The Crolles2 /Alliance, which includes Freescale Semiconductor, Philips and STMicroelectronics, has created six-transistor SRAM-bit cells with an area of less than 0.25 square microns, or about half the size of earlier solutions, using conventional bulk CMOS technology and 45 nm design rules. The 1.5 Mbit arrays were produced at the alliance's 300 mm wafer fabrication pilot line in Crolles, France.
"We have successfully demonstrated the feasibility of producing functional circuits and ultra-dense SRAM cells at the 45 nm node," said Alliance chief technology officers Claudine Simson, Freescale Semiconductor; Rene Penning de Vries, Philips Semiconductor, and Laurent Bosson, STMicroelectronics.

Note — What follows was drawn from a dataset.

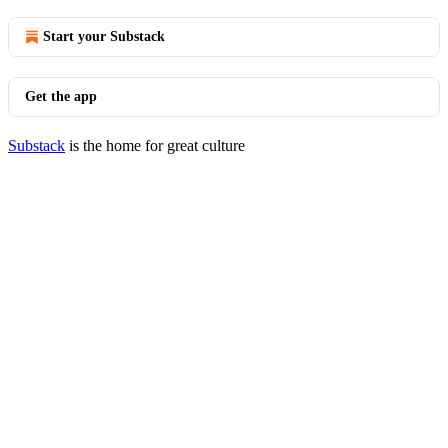
Start your Substack
Get the app
Substack
is the home for great culture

The Crolles2 wafer fabrication line is currently running pilot production of 90 nm CMOS devices on 300 mm wafers and is on target to prototype 65 nm CMOS during 2005. The alliance executives said their 45 nm achievements “are a vital stepping stone toward future generation high-volume process technologies.”
With each new generation of process technology, engineers have typically reduced area by a factor of two. But as process geometries are reduced and oxide layers get thinner, the control of leakage currents becomes a greater challenge. To meet the challenge, the Crolles2 alliance is evaluating the extension of conventional CMOS process technology to produce SRAM cells at 45 nm while achieving the necessary cell and transistor performance.
Alliance engineers have developed a process that uses existing materials and process flows, maximizing the re-use of technology modules. Scientists at Crolles also are evaluating other solutions, including metal-gate technology and the use of high-k dielectric, which are technically more complex and less mature than standard CMOS logic processes.